▶ [REQUIRED TASKS]:
1: In the move-out day forum thread, what custody and support terms did the couple agree to in the separation agreement?
2: Write out a passage from the move-out day forum thread word for word, starting with "Today I need" and going on through "(Sep 7, 2010)".
3: Extend the move-out day forum thread, picking up right after its last sentence.

▶ [ARTICLE]:
# Move-out day. Need support



## tam8145 (Apr 6, 2011)

Today is move-out day for my cheating wife. My emotions are all over the place. I'm excited to begin moving on, but I'm sad my wife is too fogged up to realize what she is doing to my family. We have been in the same house for 5 weeks since D-day and it's pins-&-needles tough. I'm excited to be free in my house without her in our bedroom talking to OM and having FaceTime sex, or whatever it is they are doing all night. 
With advice from this forum and friends/family, I asked my wife to leave about 4 weeks ago. At first she resisted, but then agreed and started looking for apartments. During this whole process, I thought she was just testing me and didn't really plan to move out. I thought she would come out of the fog before she actually tore apart our 2 kids ages 9 and 5. Nope. I've been on a hard 180 for the last 4 weeks, hasn't changed anything. 2 days ago, we mutually signed my separation agreement and had it notarized. We agreed on 50/50 kids and no child support either way. 
I am about 70% to 75% gone myself. There has been too much damage. I'm still interested in reconcile, but now that she's actually moving out to continue the affair, my last bit of hope may evaporate. Several posters suggest filing D for a shock, but I'm not ready for that yet. I'm torn on dating. If I date, will it help or hurt? I've seen posters say both ways. 
At this time my plan is to get her out of the house (today) and gauge her actions over the next 2-3 months. I know she cannot afford this, so another hope is OM drops persuit and she hits bottom with money. But does that really compell a disloyal to come back home??
Btw, I refused to participate in move-out day. I will be out of the house all day. 
Today I need prayers for my family - including my small children. Also, I need support. Thanks,
JC
_Posted via Mobile Device_


----------



## ku1980rose (Sep 7, 2010)

It's never easy, is it? I hope the day goes as well as it can. Take time after to relax some! It sounds like it's kind of out of your control right now. Sorry you are going through this!

▶ [DATA EXCERPTS]:
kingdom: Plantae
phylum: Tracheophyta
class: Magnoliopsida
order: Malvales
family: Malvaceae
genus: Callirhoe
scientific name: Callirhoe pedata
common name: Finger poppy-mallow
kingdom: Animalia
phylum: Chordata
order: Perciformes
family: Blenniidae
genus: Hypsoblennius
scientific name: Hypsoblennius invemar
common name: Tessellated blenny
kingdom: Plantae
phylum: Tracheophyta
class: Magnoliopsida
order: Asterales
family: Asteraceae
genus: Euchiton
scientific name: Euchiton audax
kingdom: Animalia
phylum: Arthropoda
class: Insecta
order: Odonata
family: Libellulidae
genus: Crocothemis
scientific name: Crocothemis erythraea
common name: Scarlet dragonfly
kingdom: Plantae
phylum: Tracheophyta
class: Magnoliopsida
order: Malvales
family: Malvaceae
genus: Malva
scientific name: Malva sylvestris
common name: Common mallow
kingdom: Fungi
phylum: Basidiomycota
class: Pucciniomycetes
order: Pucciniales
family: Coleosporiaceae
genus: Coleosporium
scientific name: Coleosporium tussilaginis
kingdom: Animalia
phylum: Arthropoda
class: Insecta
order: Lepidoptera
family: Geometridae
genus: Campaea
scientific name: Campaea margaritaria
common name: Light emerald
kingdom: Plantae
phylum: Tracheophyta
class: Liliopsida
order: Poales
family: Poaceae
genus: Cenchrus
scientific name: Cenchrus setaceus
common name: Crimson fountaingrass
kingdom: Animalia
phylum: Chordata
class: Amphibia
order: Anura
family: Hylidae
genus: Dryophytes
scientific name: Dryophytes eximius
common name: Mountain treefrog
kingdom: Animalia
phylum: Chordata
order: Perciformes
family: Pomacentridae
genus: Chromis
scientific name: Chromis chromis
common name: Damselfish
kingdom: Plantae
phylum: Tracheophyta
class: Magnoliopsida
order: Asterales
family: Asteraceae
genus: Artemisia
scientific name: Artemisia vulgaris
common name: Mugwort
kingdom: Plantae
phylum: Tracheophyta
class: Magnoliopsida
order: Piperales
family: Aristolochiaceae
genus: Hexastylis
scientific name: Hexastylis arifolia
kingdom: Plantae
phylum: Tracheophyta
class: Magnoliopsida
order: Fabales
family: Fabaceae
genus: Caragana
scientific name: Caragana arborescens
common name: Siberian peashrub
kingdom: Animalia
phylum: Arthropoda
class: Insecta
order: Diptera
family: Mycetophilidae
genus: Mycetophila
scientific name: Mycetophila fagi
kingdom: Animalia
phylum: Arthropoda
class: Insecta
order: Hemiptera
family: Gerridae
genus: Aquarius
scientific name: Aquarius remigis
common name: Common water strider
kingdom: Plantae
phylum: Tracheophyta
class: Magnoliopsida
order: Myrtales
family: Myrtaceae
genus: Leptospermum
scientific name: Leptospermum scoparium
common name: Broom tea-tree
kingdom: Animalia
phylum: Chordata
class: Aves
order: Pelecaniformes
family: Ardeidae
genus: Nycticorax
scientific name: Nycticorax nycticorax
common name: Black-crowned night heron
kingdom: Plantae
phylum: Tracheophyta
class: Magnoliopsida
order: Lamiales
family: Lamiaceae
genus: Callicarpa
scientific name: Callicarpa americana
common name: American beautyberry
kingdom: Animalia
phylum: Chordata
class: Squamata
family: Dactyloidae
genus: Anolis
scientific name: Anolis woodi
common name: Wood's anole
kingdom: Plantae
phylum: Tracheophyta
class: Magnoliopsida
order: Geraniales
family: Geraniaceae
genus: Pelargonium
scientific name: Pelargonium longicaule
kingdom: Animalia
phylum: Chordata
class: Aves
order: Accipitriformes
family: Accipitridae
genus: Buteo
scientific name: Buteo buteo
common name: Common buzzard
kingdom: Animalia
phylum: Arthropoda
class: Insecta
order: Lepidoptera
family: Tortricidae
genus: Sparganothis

▶ [EXERCISE RESPONSES]:
1: They agreed to 50/50 custody of the kids and no child support either way.

2:
Today I need prayers for my family - including my small children. Also, I need support. Thanks,
JC
_Posted via Mobile Device_


----------



## ku1980rose (Sep 7, 2010)

3:
tam8145 said:


> Today is move-out day for my cheating wife. My emotions are all over the place. I'm excited to begin moving on, but I'm sad my wife is too fogged up to realize what she is doing to my family. We have been in the same house for 5 weeks since D-day and it's pins-&-needles tough. I'm excited to be free in my house without her in our bedroom talking to OM and having FaceTime sex, or whatever it is they are doing all night.
> With advice from this forum and friends/family, I asked my wife to leave about 4 weeks ago. At first she resisted, but then agreed and started looking for apartments. During this whole process, I thought she was just testing me and didn't really plan to move out. I thought she would come out of the fog before she actually tore apart our 2 kids ages 9 and 5. Nope. I've been on a hard 180 for the last 4 weeks, hasn't changed anything. 2 days ago, we mutually signed my separation agreement and had it notarized. We agreed on 50/50 kids and no child support either way.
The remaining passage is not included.